20.04.2026
250.000 Euro Zwangsgeld: GGL geht gegen Capital Bra wegen Werbung für illegales Glücksspiel vor
„Wir schrecken auch vor bekannten Namen nicht zurück. Wer illegales Glücksspiel bewirbt, muss mit konsequenten behördlichen Maßnahmen rechnen.“ Damit kommentiert Ronald Benter, Vorstand der Gemeinsamen Glücksspielbehörde der Länder (GGL), das Vorgehen seiner Behörde gegen den Rapper Capital Bra. Er soll in Livestreams illegales Online-Glücksspiel gezeigt und beworben und die Videos davon auf seinen Social-Media-Kanälen zur Verfügung gestellt haben. Darüber hinaus soll er entsprechende Webseiten mit einer dauerhaften Bannerwerbung auf seinen Kanälen bewerben und eine Vergleichsseite für illegale Online-Glücksspielanbieter betreiben. Gemäß § 5 Abs. 7 des Glücksspielstaatsvertrags 2021 (GlüStV 2021) ist Werbung für illegales Glücksspiel in Deutschland verboten.
Konsequente Verfolgung
Demnach hatte die GGL bereits im Oktober 2025 ein Verfahren gegen Capital Bra wegen Werbung für illegales Glücksspiel eingeleitet. Der Rapper habe weder auf eine Anhörung noch auf eine Untersagungsverfügung einschließlich Zwangsgeldandrohung reagiert. Zur Durchsetzung der Verfügung hatte die GGL das Zwangsgeld von 250.000 Euro festgesetzt. Mithilfe des zuständigen Polizeipräsidiums Westhessen wurde diese Festsetzung bei einem Club-Konzert des Rappers am 18. April in Wiesbaden zugestellt. „lllegales Glücksspiel darf weder beworben noch durch scheinbar unterhaltende Inhalte verharmlost oder gefördert werden“, macht die GGL in diesem Kontext deutlich. Die Behörde betont, dass Streaming solcher Inhalte als Werbung gilt.
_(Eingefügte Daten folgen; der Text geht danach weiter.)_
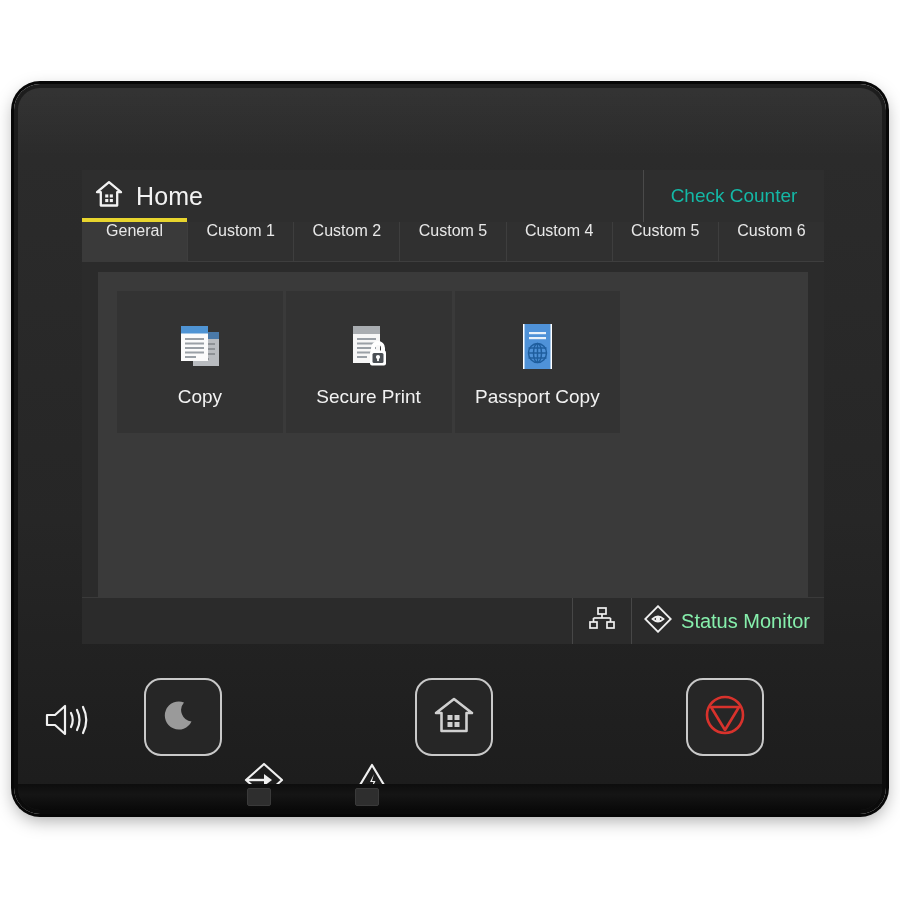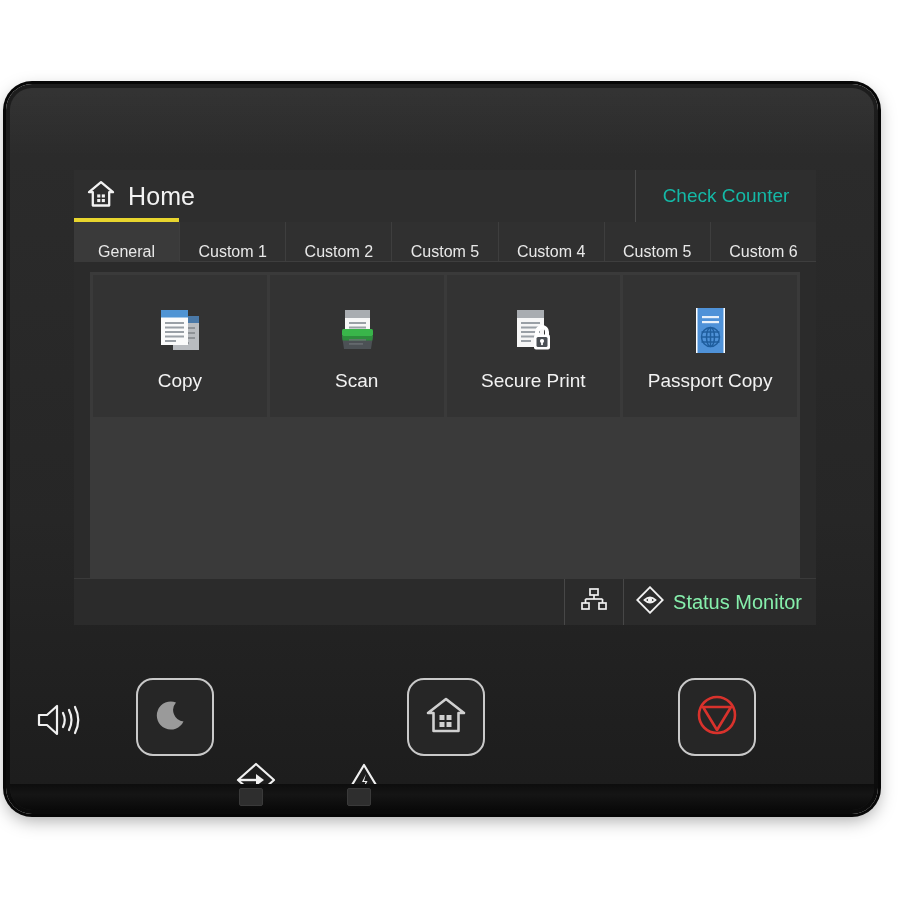--- a/index.html
+++ b/index.html
@@ -18,7 +18,7 @@
   
   #device {
     position: absolute;
-    left: 6px;
+    left: 14px;
     top: 84px;
     width: 872px;
     height: 730px;

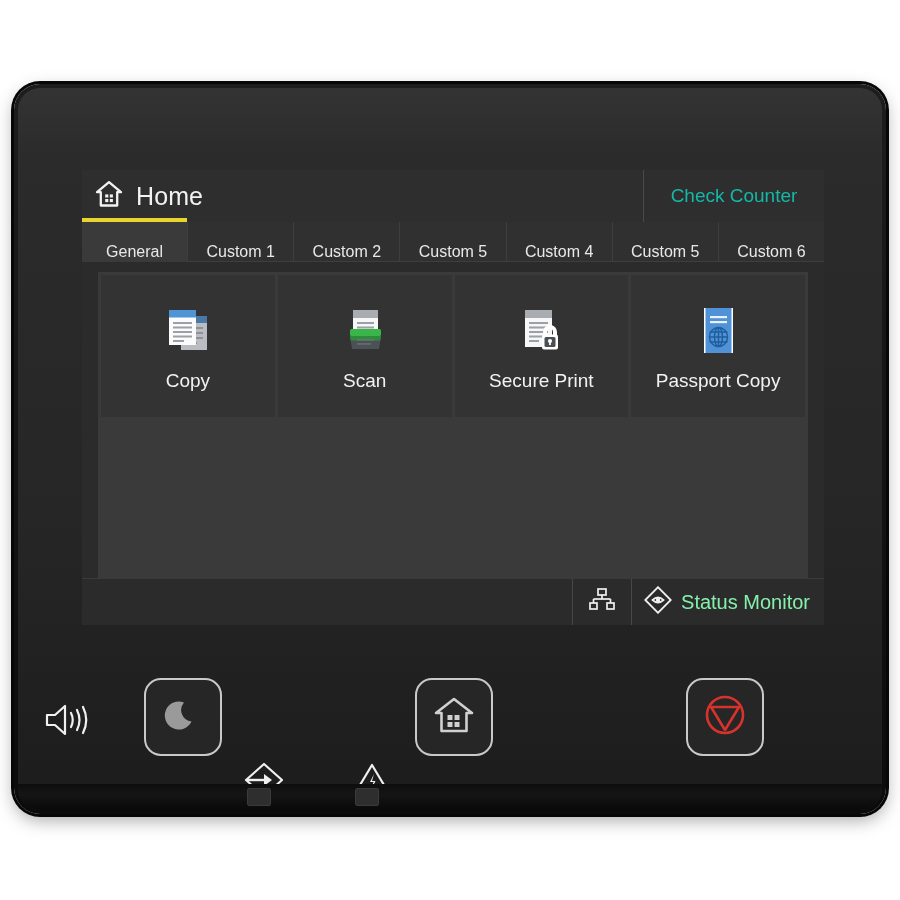--- a/index.html
+++ b/index.html
@@ -116,7 +116,7 @@
     flex: 1 1 0;
     position: relative;
     display: flex;
-    align-items: flex-end;
+    align-items: flex-start;
     justify-content: center;
     color: #e8e8e8;
     font-size: 16px;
Verstöße würden „konsequent mit Untersagungsverfügungen und empfindlichen Zwangsgeldern“ verfolgt.
Warnung vor Werbepraktiken für illegales Glücksspiel
Die GGL warnt vor den Risiken nicht regulierter Angebote und kritisiert entsprechende Praktiken von Influencern und Streamern. Die in den Livestreams und Videos präsentierten virtuellen Automatenspiele sowie Online-Casino-Spiele können demnach manipuliert oder unrealistisch dargestellt sein. Zusätzlich würden durch die Streamer gezielt Anreize zur Teilnahme geschaffen, etwa durch Gewinnspiele.